— Я ожидал такого ответа, сеньоры, — продолжал председатель. — Но все-таки опасаюсь, что вы меня не так поняли. Говоря, что голова революции находится здесь, в Буэнос-Айресе, я вовсе не хотел этим сказать, как вы, наверное, подумали, что ее следует взять отсюда и доставить к телу; напротив, она нужна именно здесь, и главная наша задача должна состоять в том, чтобы приставить к ней тело тоже здесь. Поэтому нам следует не эмигрировать, а оставаться. Нас осталось человек четыреста. Армии Лаваля мы собой большой пользы не принесем, — она достаточно сильна и без нас, тут же мы нужны. Эмиграция оставляет город Буэнос-Айрес во власти женщин сомнительной нравственности, злодеев и мас-горковцев, чего ни в каком случае не должно быть. Трехсот или четырехсот мужественных человек вполне достаточно, чтобы поднять изменчивую чернь против Розаса и повесить на уличных фонарях его самого и всех его приспешников в тот день, когда их ошеломит весть о приближении к городу освободительной армии. Мы не можем вернуть тех, которые уже покинули нас, но имеем возможность, если только захотим, остановить эмиграцию, приносящую делу свободы несравненно больше вреда, чем пользы. Я знаю, как опасно оставаться в Буэнос-Айресе, но в настоящую минуту не безопасно и в других местах нашего отечества. Я стою ближе всех вас к Розасу, поэтому ежеминутно подвергается опасности не только моя жизнь, но — что гораздо хуже — и моя честь, которая всеми подогревается. Тем не менее, я остаюсь, ибо сознаю, что покидать в эту минуту Буэнос-Айрес — значит помогать его гибели, а не спасению.

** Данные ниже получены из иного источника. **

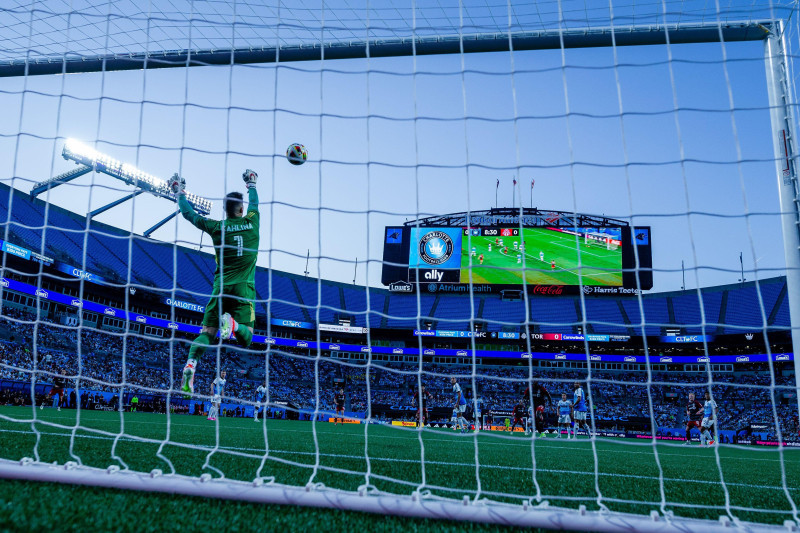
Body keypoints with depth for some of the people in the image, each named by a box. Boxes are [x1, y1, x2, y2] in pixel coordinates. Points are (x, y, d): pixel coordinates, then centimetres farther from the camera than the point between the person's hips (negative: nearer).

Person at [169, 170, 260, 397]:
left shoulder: (216, 227, 3)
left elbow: (189, 214, 17)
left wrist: (179, 192, 32)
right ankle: (232, 323, -33)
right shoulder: (251, 222, 3)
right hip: (244, 288, -1)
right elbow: (254, 203, 26)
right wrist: (251, 184, 44)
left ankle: (190, 364, -19)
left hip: (221, 287, 1)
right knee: (246, 338, 0)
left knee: (207, 332, 5)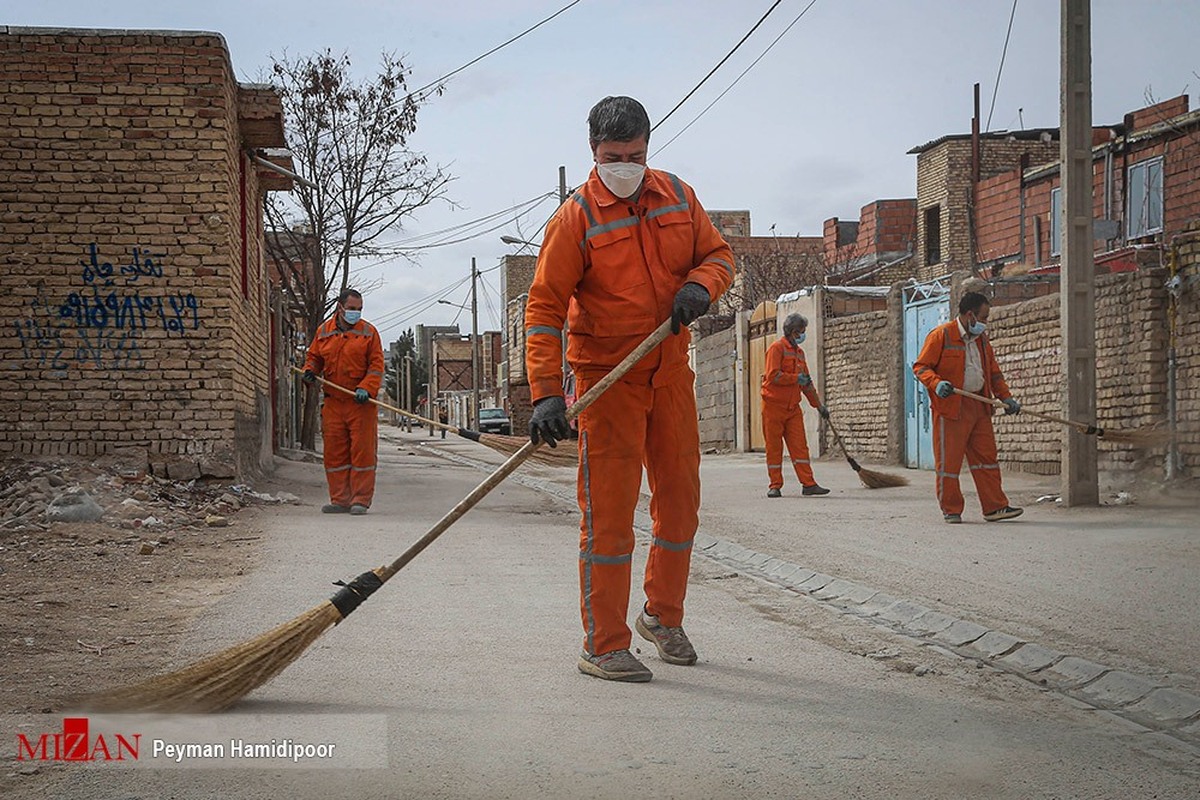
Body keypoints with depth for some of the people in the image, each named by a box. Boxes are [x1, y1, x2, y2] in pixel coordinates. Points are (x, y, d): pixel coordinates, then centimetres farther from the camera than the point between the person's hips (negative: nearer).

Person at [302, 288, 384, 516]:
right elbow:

— Я вполне согласен с этим мнением, — сказал один из присутствующих, — и скорее умру под кинжалами Mac-Горки, чем оставлю город. Розас в Буэнос-Айресе. Смерть Розаса — лозунг свободы!
— А вы как думаете, сеньоры? — обратился дон Мигель к остальным.
— Мы все согласны с тем, что нужно прекратить эмиграцию и оставаться в Буэнос-Айресе! — послышалось в ответ со всех сторон.
— Сеньоры! — начал дон Луис, молчавший до сих пор. — Вполне разделяю мнение сеньора дель Кампо и я, хотя я был в числе пытавшихся эмигрировать, да и сейчас не прочь был бы повторить эту попытку. Позвольте мне разъяснить вам это кажущееся противоречие. Я не спорю, что мы все должны бы остаться; не спорю, что мы должны бы не ослаблять, а, напротив, суживать железное кольцо, которым мы окружаем Розаса, чтобы задушить его в тот момент, когда пробьет час свободы Аргентинской республики; но, тем не менее, я нахожу это невозможным.
— Почему? — спросили несколько голосов.
— Я только что хотел объяснить вам это, — ответил Бельграно. — Сеньор дель Кампо находит, что вполне достаточно трехсот или четырехсот человек, чтобы поднять весь город против Розаса. Я тоже согласен с этим, допускаю даже возможность возвращения тех, которые уже эмигрировали, так что вместо четырехсот в стенах Буэнос-Айреса, быть может, наберется и четыре тысячи. Но каждая партия сильна не числом своих приверженцев, а духом солидарности и сплоченностью. Миллион людей, взятых отдельно, слабей десятка соединенных одной идеей, одной волей, одним духом. Изучайте механизм диктатуры Розаса и вы убедитесь, что сила его кроется единственно в разрозненности граждан. Розас давит порознь каждую отдельную личность, врываясь к ней в дом, и производит это с помощью каких-нибудь двух десятков услужливых негодяев, потому что между народом не существует никакой связи, каждый думает только о себе, а через это масса бессильна. Зная это уже давно, я лучше предпочитаю пасть на поле битвы, нежели быть заколотым грязными руками какого-нибудь мас-горковца в своем собственном доме, в ожидании революции, на которую буэнос-айресцы не способны потому, что они чужды друг другу и ничто не связывает их между собой. Найдите способ сплотить их в одно, составить из них крепкий союз, воодушевленный одним духом, одной мыслью и одним чувством, тогда я перестану думать об эмиграции. Я отлично понимаю, что Розас, только один Розас — помеха свободе, и что с устранением этой помехи наше дело выиграно. Значит, прежде всего нужно устранить его.
Общее молчание было ответом на эту речь. Все в глубоком раздумье опустили головы. Один дель Кампо высоко держал голову, обводя пытливым взором лица товарищей.